Millenials mark the smartest consumer that companies have ever encountered and industries are having to shape up to please these new, highly-educated buyers.
Speaking to Citywire Selector, Digenan said, as technology becomes easier to access, the consumer is becoming more aware of how to bag a bargain.
‘The millennial has access to a lot of information. We talk to banks who tell us that millennials still want to come into a physical branch, but they only want to come in once,’ he said.
‘When they get there the banks better know what they’re talking about, because if they don’t know what products the guy across the street is offering the millennial will; because they’ve got the access to comparative information.’
Digenan said the rise in vast pools of available information has led to the world becoming hyper-competitive.
New areas of growth
He pointed to online retailer come grocer Amazon who have recently launched its own food delivery service in bid to rival Ocado and other UK retailers.
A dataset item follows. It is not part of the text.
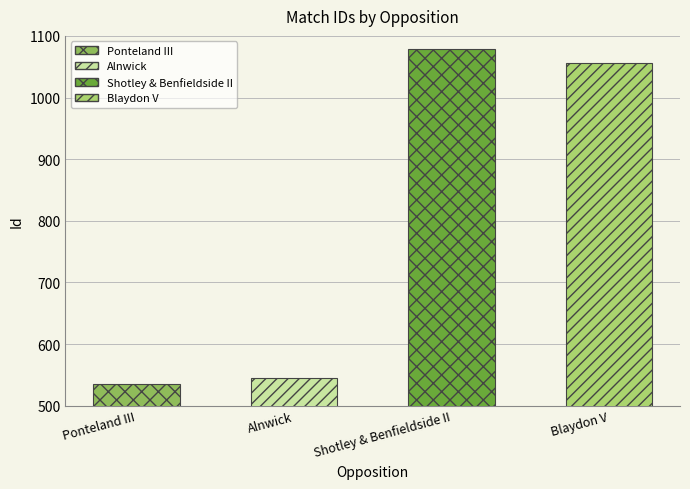

What is the sum of all values?

3214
Digenan said its far reach means it can deliver anything you want and offer strong service as well.
‘If you own a business and you think, ‘well how can Amazon do this’? If you can figure out a way that Amazon can do it then your business is not going to be here 10-15 years from now, unless you change your business and adapt.’
‘The world has changed in the last 25 years, part of sustainable investments is having a moat, which, for the most part, is technology and this digs away at that moat every day.’
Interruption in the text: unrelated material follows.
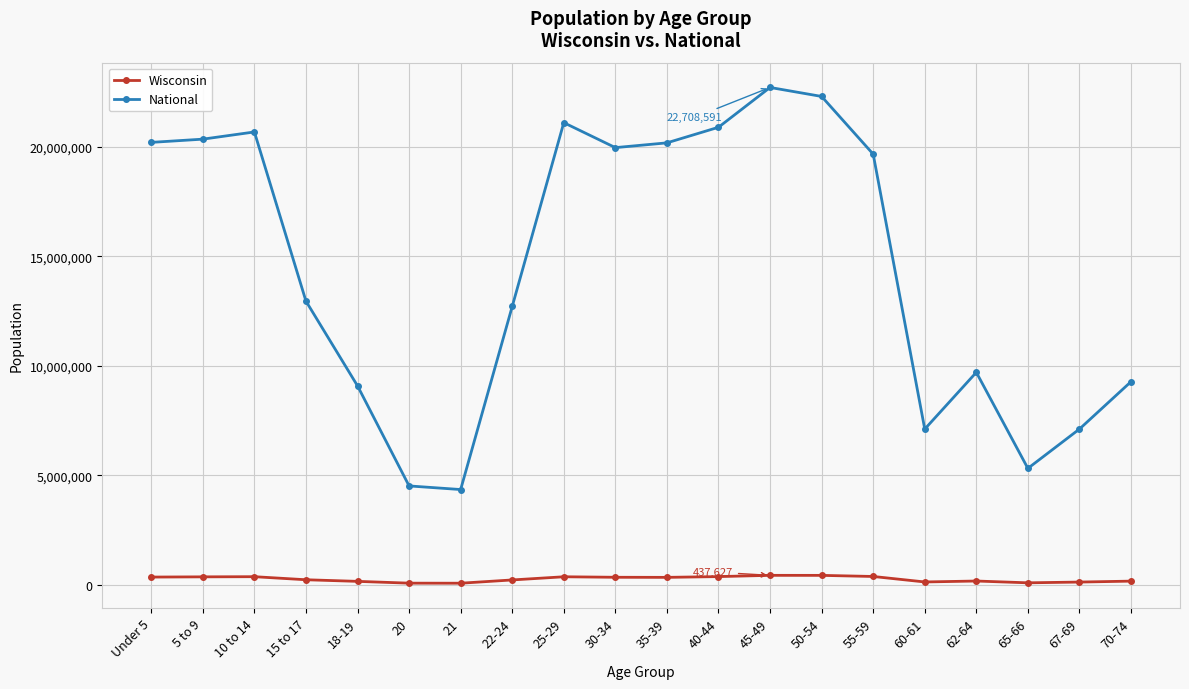

Where is National nearest to the value 13531442?

15 to 17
Digenan said Amazon looks attractive as it has a tangible moat and generates revenue, and has gained positive market share.
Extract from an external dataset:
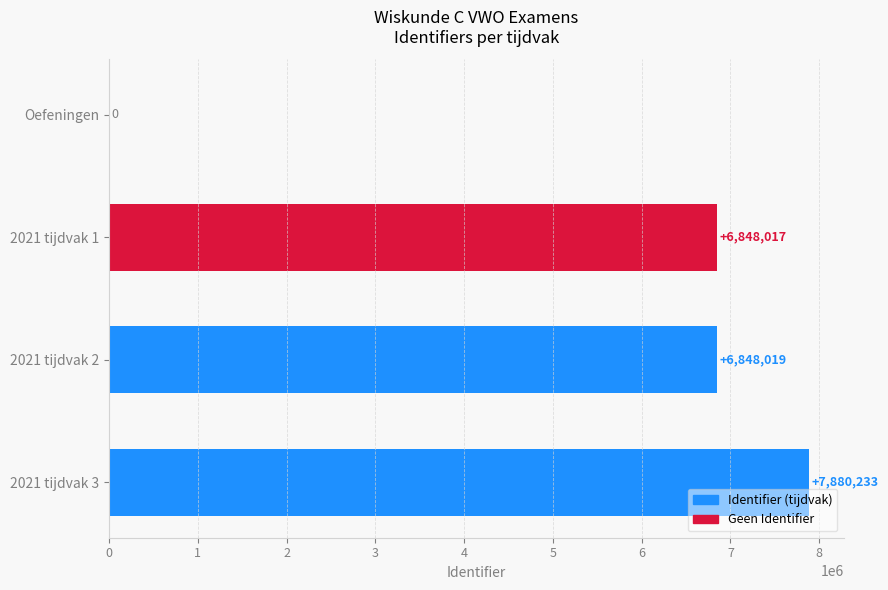

The chart shows a value of 2154447 at 2021 tijdvak 1. True or false?

False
Digenan added retailers must see over half of retail industry growth is going to one company and retailers must surely be asking 'what’s wrong with the US consumer?'
‘When people ask me ‘what’s wrong with the US consumer’, I tell them that it’s a consumer who are intelligent, a consumer that is at a $17 million plus on auto sales and a consumer where home sales keep going up month after month.’
The UBS (Lux) Eq S – US Opportunity fund returned 22.1% in US dollar terms over the three years to the end of May 2016. This compares to a 36.95 rise by the S&P 500 TR over the same timeframe.